Lem a écrit :Lensman a écrit :Cela voudrait dire qu'il y a avait nettement distinction ente "Beau" et "Vrai" avant, dans le langage, sinon Platon n'aurait pas pris la peine de sortir son énoncé. J'en déduis que les deux concepts étaient déjà nettemment différents avant.
On en serait donc plutôt à chercher le lien, plutôt qu'à le rétablir.
C'est assez cohérent que tu dises ça. Car – sous réserve que Systar ne corrige – le lien entre le Beau et le Vrai est intimement lié à la naissance de la métaphysique. Il me semble que c'est l'endroit où Platon se sépare des présocratiques qui cherchait la réalité ultime comme un élément (eau, feu…). Platon dit : la réalité ultime (l'être), c'est la pensée. La quête de la vérité se fait en pensée et ne peut donc déboucher que sur une pensée. Si cette pensée est vraie, elle me paraîtra belle. Et si la pensée suivante est encore plus vraie, elle me paraîtra plus belle. Tout au bout de cette chaîne hypothétique, il y a la pensée suprême, l'être suprême – donc la plus grande beauté. (C'est même à ça qu'on le reconnaît.)
Edité :
L'approche d'Almotasim de Borgès est la réification à peu près parfaite de cette idée.
Pour Platon, il y a un au-delà de l'être... (c'est compliqué), qui est le Bien pur, à l'état pur.
(c'est une idée que Lévinas reprend dans totalité et infini, notamment en réaffirmant - Tonton, ne lis pas cette phrase, elle va t'effrayer - "la métaphysique n'est pas l'ontologie"...).
Le Beau, je ne sais pas s'il est mis par Platon au rang d'expérience suprême, ou d'expérience du suprême.

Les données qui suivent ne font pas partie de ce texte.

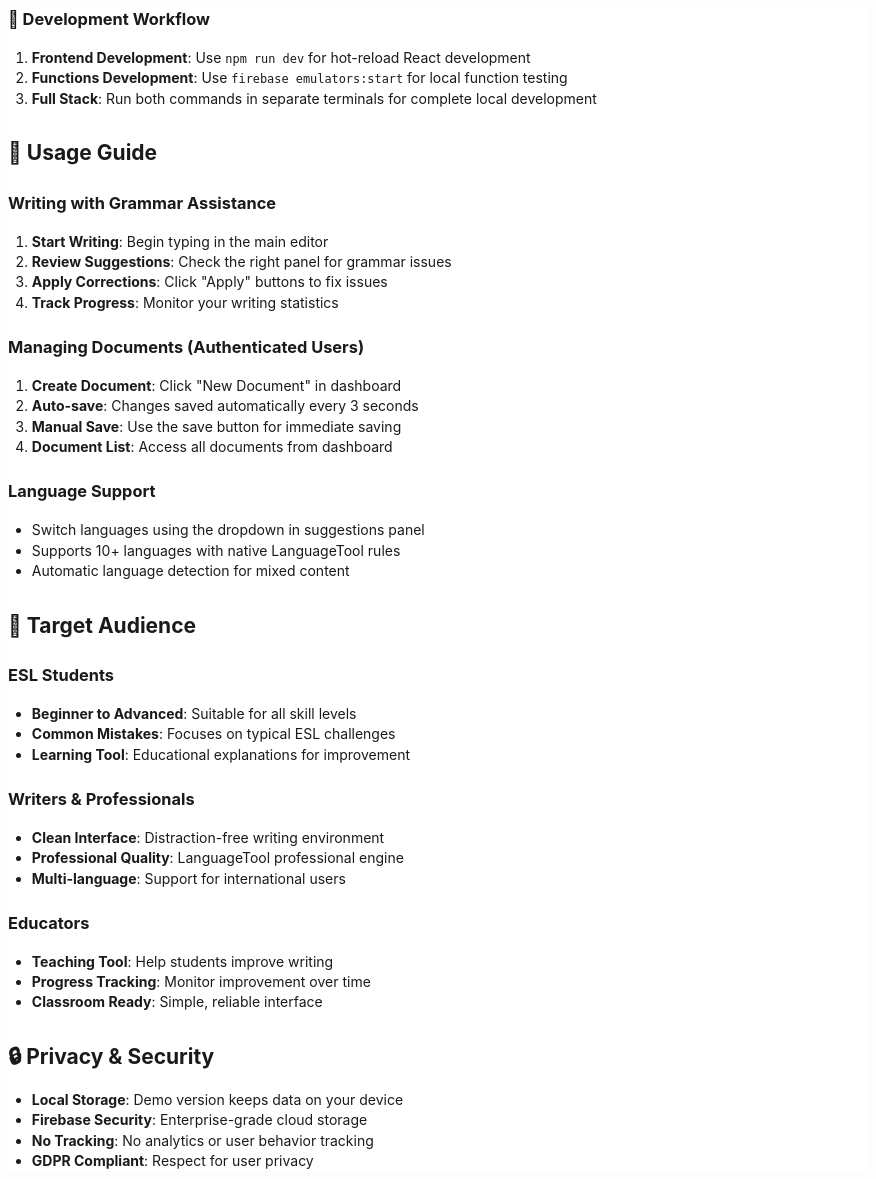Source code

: ### 🔧 Development Workflow
1. **Frontend Development**: Use `npm run dev` for hot-reload React development
2. **Functions Development**: Use `firebase emulators:start` for local function testing
3. **Full Stack**: Run both commands in separate terminals for complete local development

## 📖 Usage Guide

### Writing with Grammar Assistance
1. **Start Writing**: Begin typing in the main editor
2. **Review Suggestions**: Check the right panel for grammar issues
3. **Apply Corrections**: Click "Apply" buttons to fix issues
4. **Track Progress**: Monitor your writing statistics

### Managing Documents (Authenticated Users)
1. **Create Document**: Click "New Document" in dashboard
2. **Auto-save**: Changes saved automatically every 3 seconds
3. **Manual Save**: Use the save button for immediate saving
4. **Document List**: Access all documents from dashboard

### Language Support
- Switch languages using the dropdown in suggestions panel
- Supports 10+ languages with native LanguageTool rules
- Automatic language detection for mixed content

## 🎯 Target Audience

### ESL Students
- **Beginner to Advanced**: Suitable for all skill levels
- **Common Mistakes**: Focuses on typical ESL challenges
- **Learning Tool**: Educational explanations for improvement

### Writers & Professionals
- **Clean Interface**: Distraction-free writing environment
- **Professional Quality**: LanguageTool professional engine
- **Multi-language**: Support for international users

### Educators
- **Teaching Tool**: Help students improve writing
- **Progress Tracking**: Monitor improvement over time
- **Classroom Ready**: Simple, reliable interface

## 🔒 Privacy & Security

- **Local Storage**: Demo version keeps data on your device
- **Firebase Security**: Enterprise-grade cloud storage
- **No Tracking**: No analytics or user behavior tracking
- **GDPR Compliant**: Respect for user privacy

C'est surtout le Bien.
Mais theoria, à l'origine, et notamment chez Aristote, c'est "considération" (là, Lem savoure: dans tout geste théorique, on entend une étoile: con-sidération!), c'est "regarder", "contempler", mais contempler un objet bien précis: les étoiles, considérées comme des êtres divins parfaits, éternels (et selon une interprétation que j'ai lue récemment: la seule vraie divinité selon Aristote, à l'exclusion, donc, du "premier moteur", qu'on a souvent lu comme la première élaboration conceptuelle d'un dieu purement philosophique, purement conceptuel, hors de toute révélation religieuse ou croyance sociale).

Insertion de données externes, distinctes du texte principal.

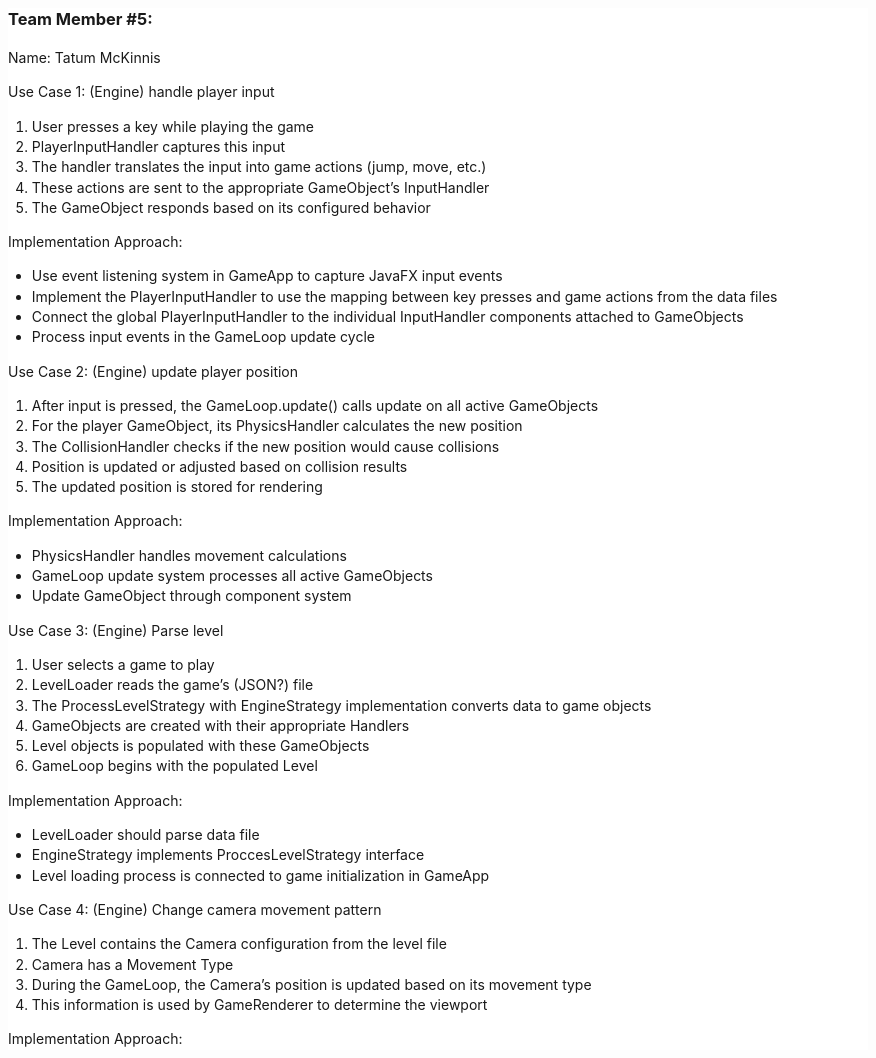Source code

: ### Team Member #5:

Name: Tatum McKinnis

Use Case 1: (Engine) handle player input

1. User presses a key while playing the game
2. PlayerInputHandler captures this input
3. The handler translates the input into game actions (jump, move, etc.)
4. These actions are sent to the appropriate GameObject’s InputHandler
5. The GameObject responds based on its configured behavior

Implementation Approach:

* Use event listening system in GameApp to capture JavaFX input events
* Implement the PlayerInputHandler to use the mapping between key presses and game actions from the data files
* Connect the global PlayerInputHandler to the individual InputHandler components attached to GameObjects
* Process input events in the GameLoop update cycle

Use Case 2: (Engine) update player position

1. After input is pressed, the GameLoop.update() calls update on all active GameObjects
2. For the player GameObject, its PhysicsHandler calculates the new position
3. The CollisionHandler checks if the new position would cause collisions
4. Position is updated or adjusted based on collision results
5. The updated position is stored for rendering

Implementation Approach:

* PhysicsHandler handles movement calculations
* GameLoop update system processes all active GameObjects
* Update GameObject through component system

Use Case 3: (Engine) Parse level

1. User selects a game to play
2. LevelLoader reads the game’s (JSON?) file
3. The ProcessLevelStrategy with EngineStrategy implementation converts data to game objects
4. GameObjects are created with their appropriate Handlers
5. Level objects is populated with these GameObjects
6. GameLoop begins with the populated Level

Implementation Approach:

* LevelLoader should parse data file
* EngineStrategy implements ProccesLevelStrategy interface
* Level loading process is connected to game initialization in GameApp

Use Case 4: (Engine) Change camera movement pattern

1. The Level contains the Camera configuration from the level file
2. Camera has a Movement Type
3. During the GameLoop, the Camera’s position is updated based on its movement type
4. This information is used by GameRenderer to determine the viewport

Implementation Approach:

L'expérience de la vérité, ou la "théorie", c'est l'expérience des êtres les plus "vrais". Lesquels sont peut-être aussi les plus beaux, parce que les plus parfaits... Je ne sais pas si Aristote aurait parlé de "beauté" pour qualifier les étoiles. Mais on n'en est pas loin.
Vérité, beauté, et éthique sont nouées, en tout cas, quoique selon des modalités distinctes, dès Platon et Aristote. La beauté comme moment de la connaissance (pas forcément le moment ultime, c'est ce point qui est en discussion, d'une théorie sur l'art à l'autre), c'est une conception qui n'est pas rare, donc...

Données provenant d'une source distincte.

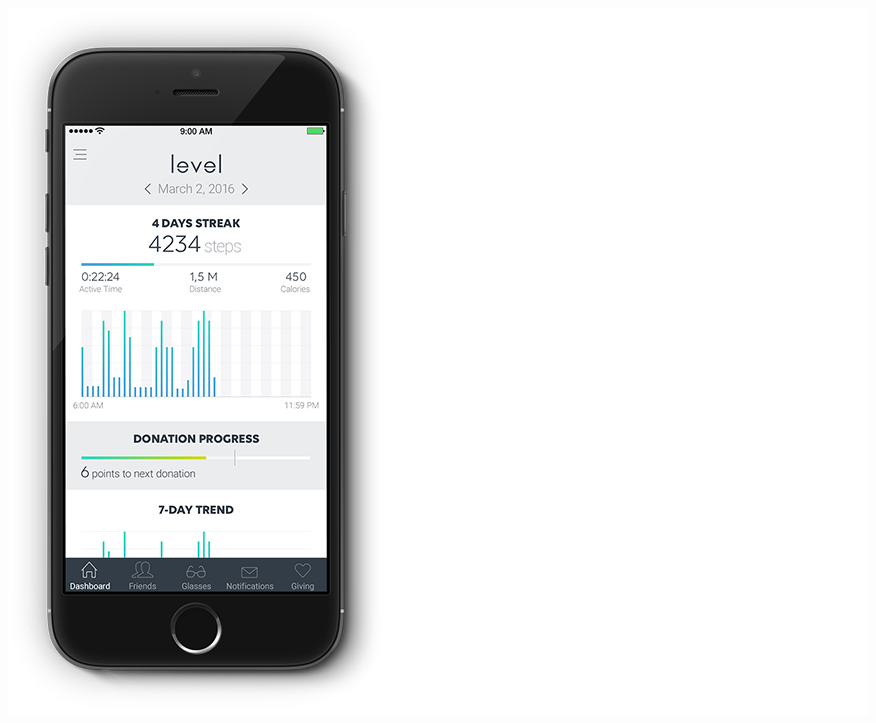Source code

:   <div class="swiper-slide carousel-content"><img src="/images/case-studies/level/level-slide-1.png" /></div>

Pour revenir à Platon, et compléter ce que dit Lem: je ne sais plus ce qui meut l'anabase, si c'est la beauté ou autre chose: je crois que c'est surtout un mouvement d'abstraction: d'abord je fais l'expérience d'un corps que je trouve beau, puis au-dessus je fais l'expérience de la Beauté elle-même (donc: une Idée, plutôt que l'être lui-même dont ont émané les Idées), et ainsi de suite je découvre l'Être.
Mais dans la République, en sortant de la caverne, je vois le soleil, qui est l'image, dans cette allégorie, du suprême: (517b-517c)
Platon a écrit : Voilà donc comment m'apparaissent les choses qui se manifestent à moi: dans le connaissable, ce qui se trouve au terme, c'est la forme du bien, et on ne la voit qu'avec peine, mais une fois qu'on l'a vue, on doit en conclure que c'est elle qui constitue en fait pour toutes choses la cause de tout ce qui est droit et beau, elle qui dans le visible a engendré la lumière et le seigneur de la lumière, elle qui dans l'intelligible, étant elle-même souveraine, procure vérité et intellect; et que c'est elle que doit voir celui qui désire agir de manière sensée, soit dans sa vie privée, soit dans la ie publique.